Provided text:
It wasn't so much about the type of work for me, it was the absolute impossible volume to manage. Case loads are supposed to be "protected" but often you'll find yourself having 25-30+ on your caseload which how one person is supposed to manage is beyond me. Anything and everything can come in at any point for any of those "cases/families" so you're left juggling all sorts, mostly admin as you never have the time to actually spend with the families and children you are trying to help. There's forms upon forms und documentation to complete which I'd say take up 80-90% of your time with the other 10-20% being meetings, visits with families and court appearances.
It isn't how it used to be (going from older colleagues experiences) when there was a lot more funding and resources. Now it is just firefighting and being unable to provide what you want for families and children which is just absolutely soul destroying and you'll likely end up making yourself ill just simply by caring (that's why we go in to it isn't it?!) Copious amounts of staff off sick at all times, and it's usually always mental health related as supervision (meant to be monthly with management to support you and go through your workload) doesn't happen as often as it should if at all.

Data shown:
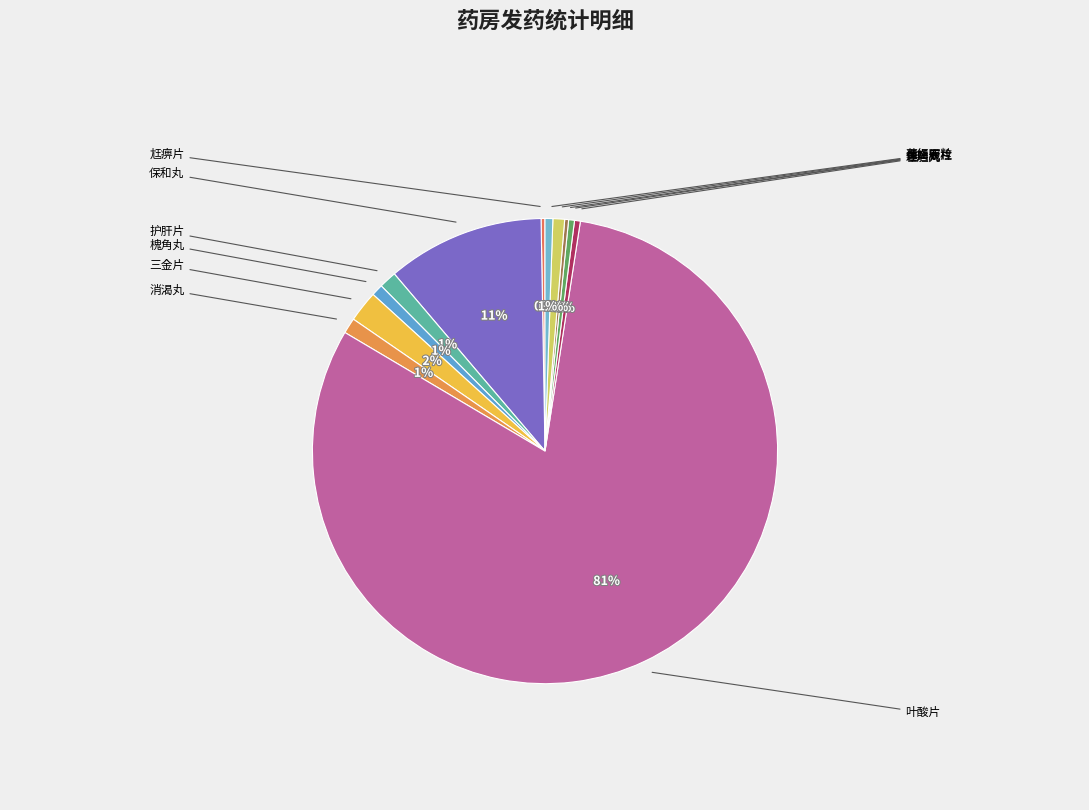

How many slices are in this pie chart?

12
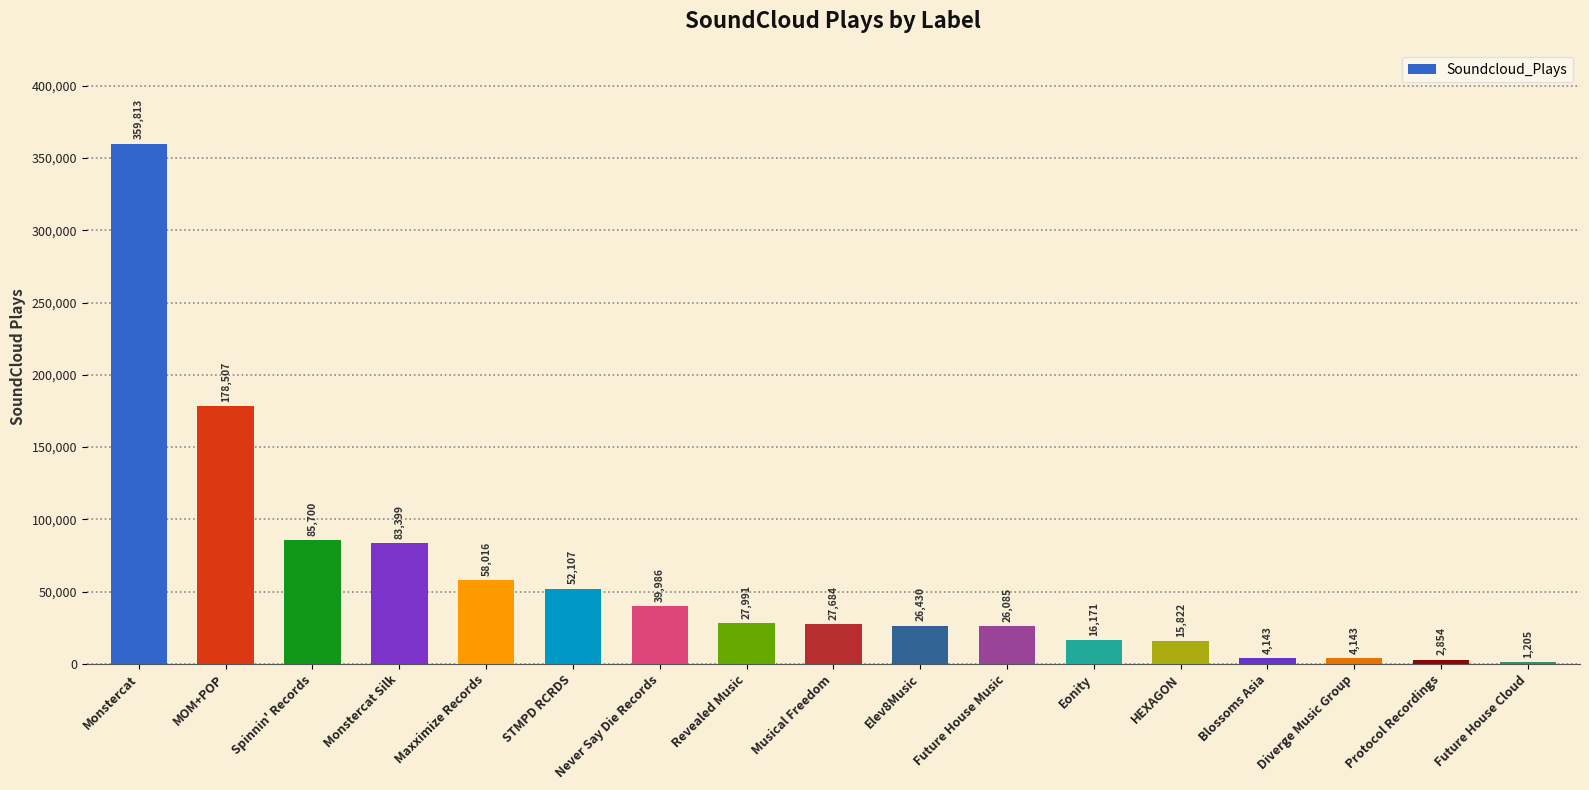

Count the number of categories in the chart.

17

Work order:
Switch "firefighting" to "crisis management" in the caseload account above, then write out everything from "It isn't how" down to "should if at all." with that change.

Solution for this task:
It isn't how it used to be (going from older colleagues experiences) when there was a lot more funding and resources. Now it is just crisis management and being unable to provide what you want for families and children which is just absolutely soul destroying and you'll likely end up making yourself ill just simply by caring (that's why we go in to it isn't it?!) Copious amounts of staff off sick at all times, and it's usually always mental health related as supervision (meant to be monthly with management to support you and go through your workload) doesn't happen as often as it should if at all.